Muslimah Produktif: Mengembangkan Potensi Diri Tanpa Lupa Kodrat
Di tengah perkembangan zaman yang semakin cepat, perempuan muslimah dituntut untuk mampu berkembang, berilmu, dan berdaya saing. Namun di sisi lain, banyak muslimah yang mulai merasa bingung dalam menjalankan perannya. Ada yang terlalu fokus mengejar pencapaian hingga melupakan tanggung jawab utama dalam keluarga, ada pula yang merasa tidak cukup berharga karena hanya berperan di rumah. Padahal dalam Islam, perempuan dapat menjadi pribadi yang produktif tanpa harus kehilangan fitrah dan kodratnya sebagai muslimah.
Islam memandang perempuan sebagai sosok mulia yang memiliki peran besar dalam kehidupan. Perempuan bukan hanya pendamping, tetapi juga madrasah pertama bagi generasi penerus. Karena itu, Islam sangat mendorong perempuan untuk terus belajar, berkembang, dan memberikan manfaat bagi lingkungan sekitarnya.
Menjadi muslimah produktif bukan berarti harus selalu sibuk bekerja atau aktif di banyak tempat. Produktif dalam Islam adalah bagaimana seseorang mampu memberikan manfaat, berkarya, dan menjalankan amanah dengan sebaik-baiknya. Produktivitas juga tidak hanya dinilai dari materi, tetapi mencakup aspek spiritual, ilmu, akhlak, dan kontribusi sosial.
Dalam jurnal Perempuan Produktif dalam Islam: Menggali Konsep dan Aplikasinya dalam Masyarakat Modern, dijelaskan bahwa muslimah produktif adalah perempuan yang mampu menyeimbangkan produktivitas materi dan spiritual. Perempuan tetap dapat berkarya, belajar, serta berkontribusi bagi masyarakat tanpa melupakan kewajibannya sebagai ibu, anak, ataupun istri.

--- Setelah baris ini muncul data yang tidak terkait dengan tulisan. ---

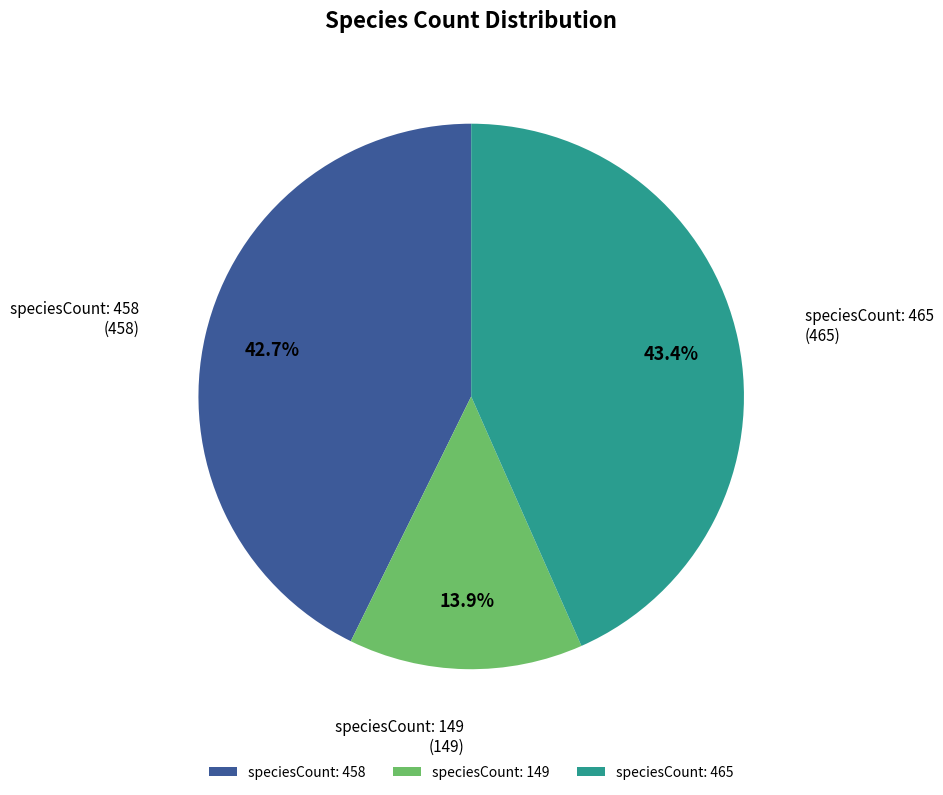

Rank the categories by value from lowest to highest.

speciesCount: 149, speciesCount: 458, speciesCount: 465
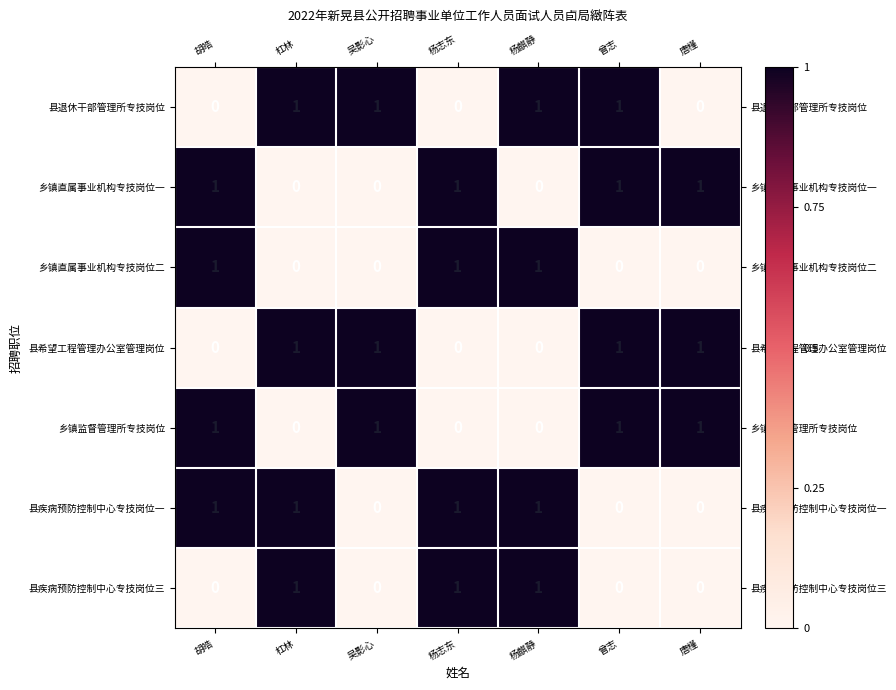

The value of 县希望工程管理办公室管理岗位 at 杠林 is 1. True or false?

True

Islam juga memberikan banyak teladan perempuan hebat yang tetap menjaga kehormatan dan kodratnya. Salah satunya adalah Khadijah binti Khuwailid, seorang pengusaha sukses yang dikenal mandiri, cerdas, dan tetap menjadi pendukung utama dakwah Rasulullah SAW. Selain itu, ada Aisyah RA yang terkenal dengan kecerdasannya dalam ilmu pengetahuan dan menjadi rujukan umat dalam berbagai persoalan agama.

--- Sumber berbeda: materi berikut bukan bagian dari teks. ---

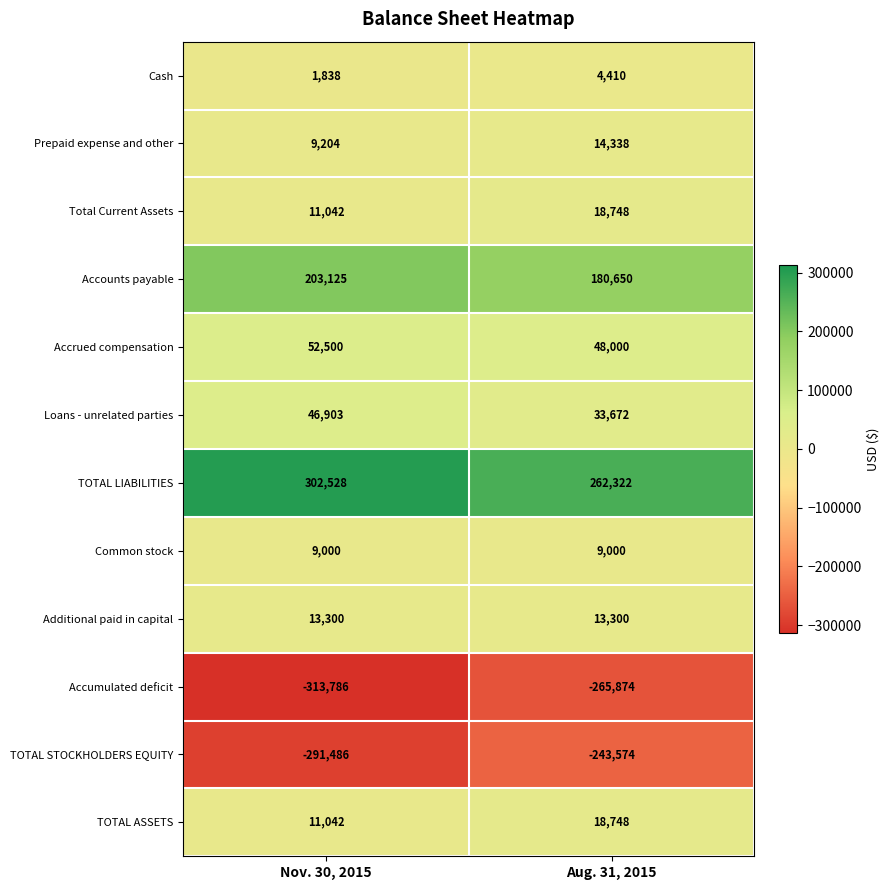

The Accounts payable series shows 80897 at Aug. 31, 2015. True or false?

False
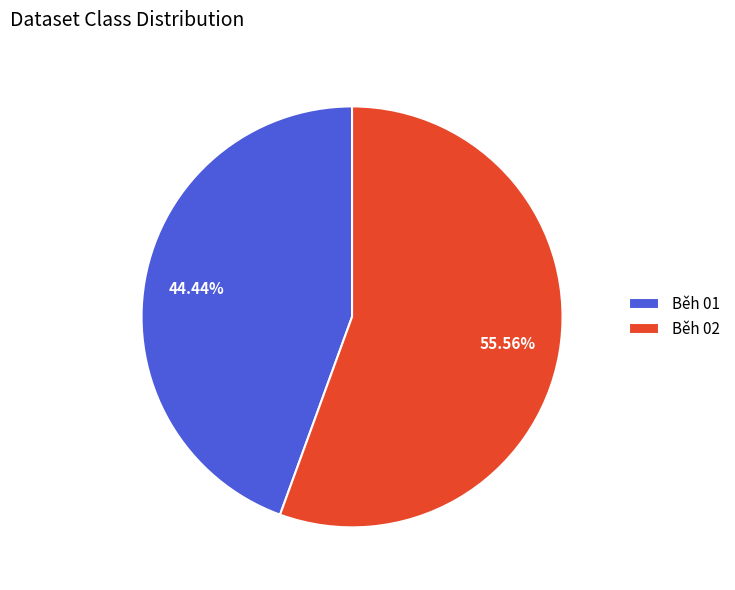

How many slices are in this pie chart?

2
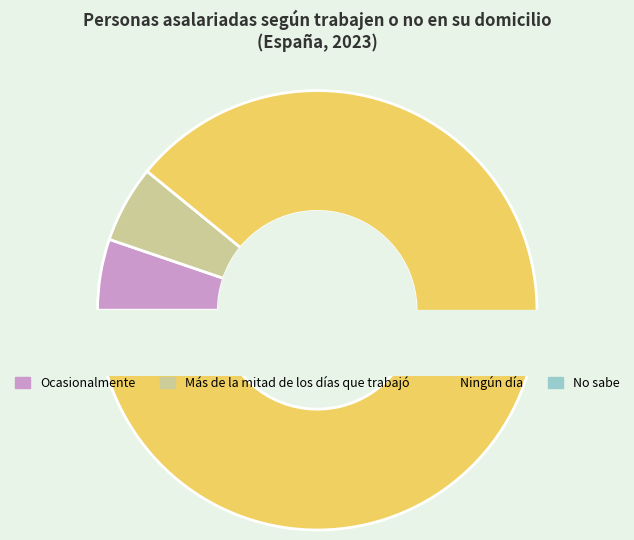

What percentage is the Ningún día slice, to the nearest percent?

88%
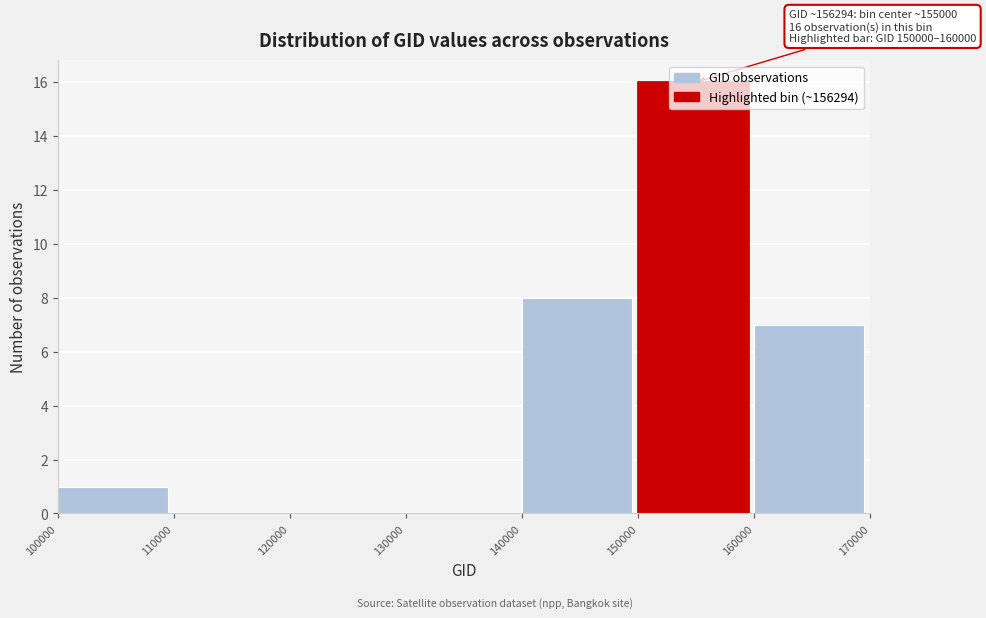

Over which range of the x-axis is the bar tallest?

150000 to 160000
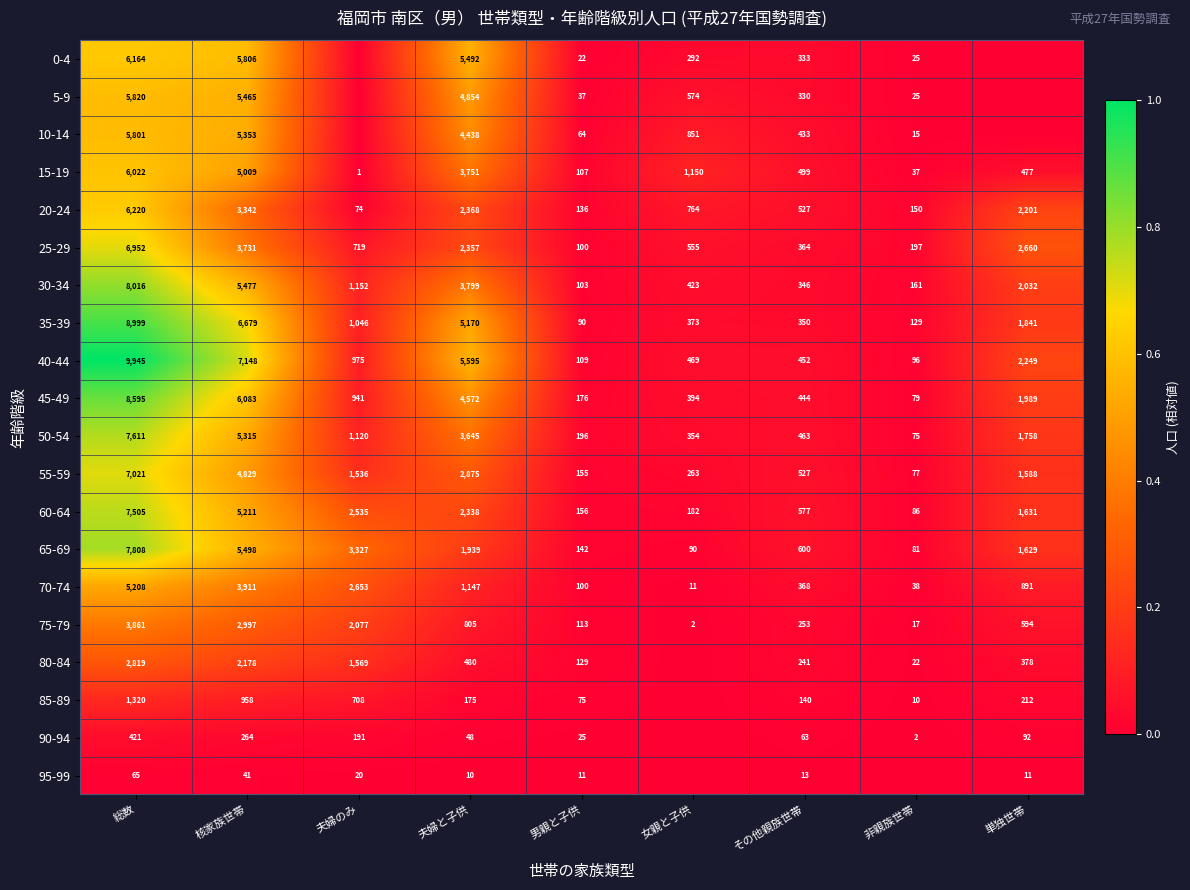

True or false: 35-39 has a value of 1841 at 単独世帯.

True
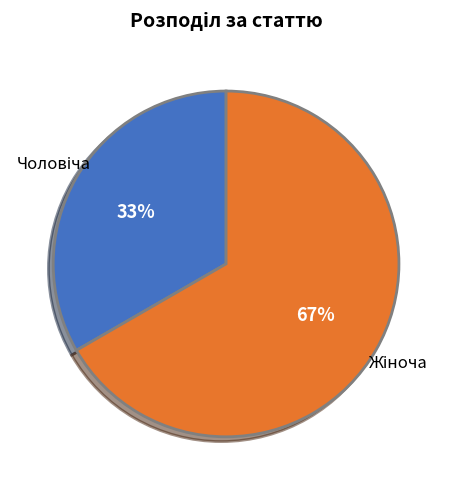

To the nearest percent, what is the average slice percentage?

50%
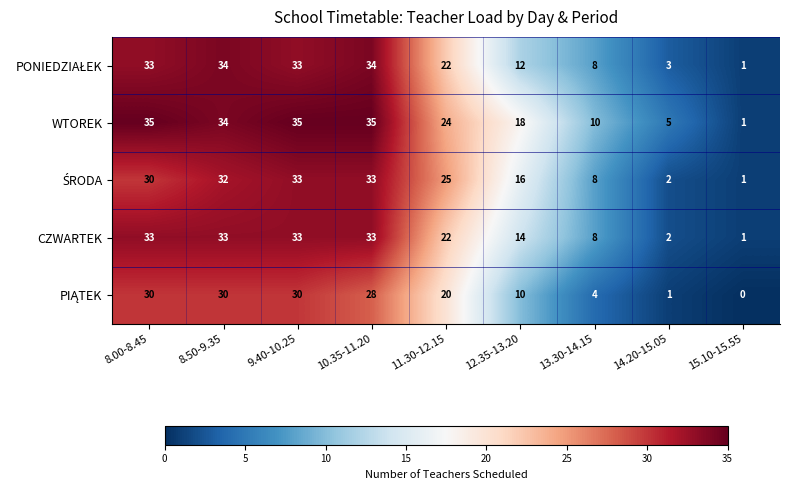

Which series has the largest total across all categories?

WTOREK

Di era modern sekarang, muslimah memiliki banyak peluang untuk mengembangkan potensi diri. Mulai dari bidang pendidikan, kesehatan, bisnis, organisasi, hingga media digital. Namun dalam prosesnya, muslimah tetap perlu menjaga nilai-nilai Islam sebagai pedoman hidup. Ambisi dan pencapaian tidak boleh membuat seseorang melupakan adab, ibadah, dan tanggung jawabnya terhadap keluarga.
Menjadi muslimah produktif dapat dimulai dari hal sederhana, seperti disiplin mengatur waktu, terus belajar, aktif dalam kegiatan positif, menjaga kualitas ibadah, dan memberikan manfaat bagi orang lain. Islam mengajarkan bahwa sebaik-baiknya manusia adalah yang paling bermanfaat bagi sesamanya. Oleh karena itu, setiap potensi yang dimiliki hendaknya digunakan untuk kebaikan.

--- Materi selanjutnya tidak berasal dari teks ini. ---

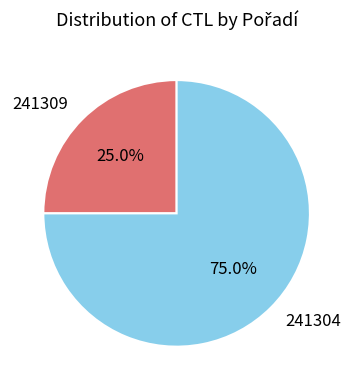

To the nearest percent, what portion does 241304 represent?

75%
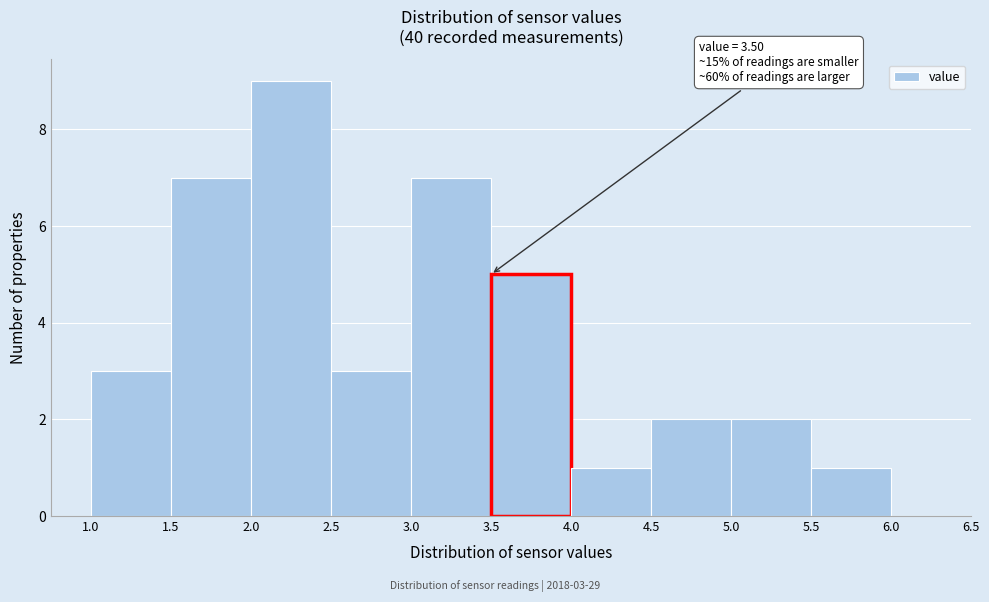

Which range on the x-axis has the tallest bar?

2.0 to 2.5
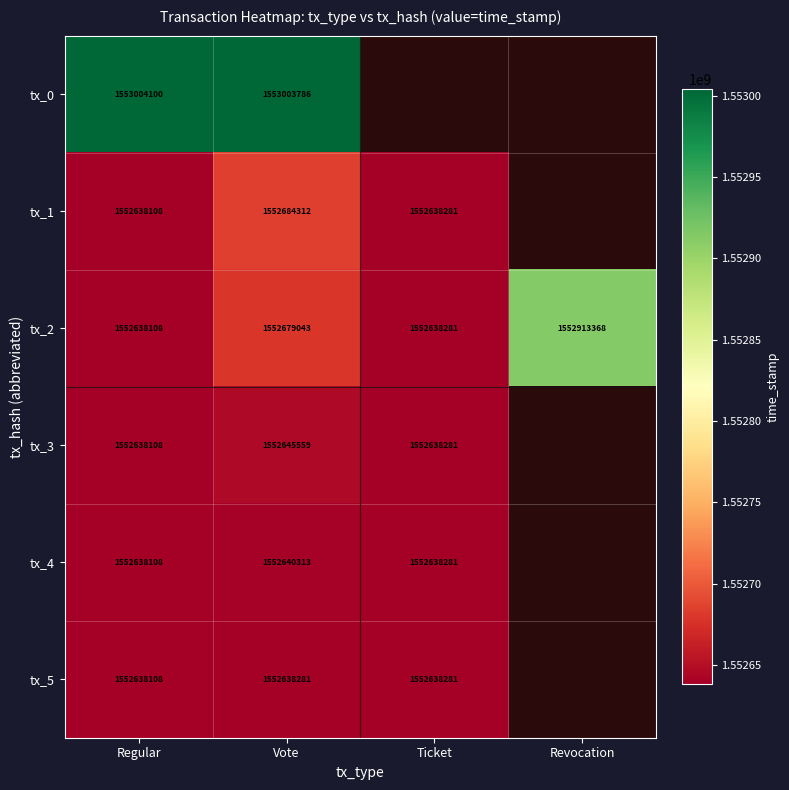

Between Revocation and Vote, which is larger?

Vote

Produktif bukan berarti harus sempurna di segala bidang. Muslimah hanya perlu terus bertumbuh menjadi pribadi yang lebih baik setiap harinya. Ketika perempuan mampu menjaga keseimbangan antara pengembangan diri, spiritualitas, dan tanggung jawabnya, maka ia tidak hanya menjadi perempuan hebat, tetapi juga membawa keberkahan bagi lingkungan sekitarnya.
Sumber: Ana Rani, Abdullah Amar Iltizam, & Hilalludin. “Perempuan Produktif dalam Islam: Menggali Konsep dan Aplikasinya dalam Masyarakat Modern.” ALMUSTOFA: Journal of Islamic Studies and Research, Vol. 2 No. 1, 2025.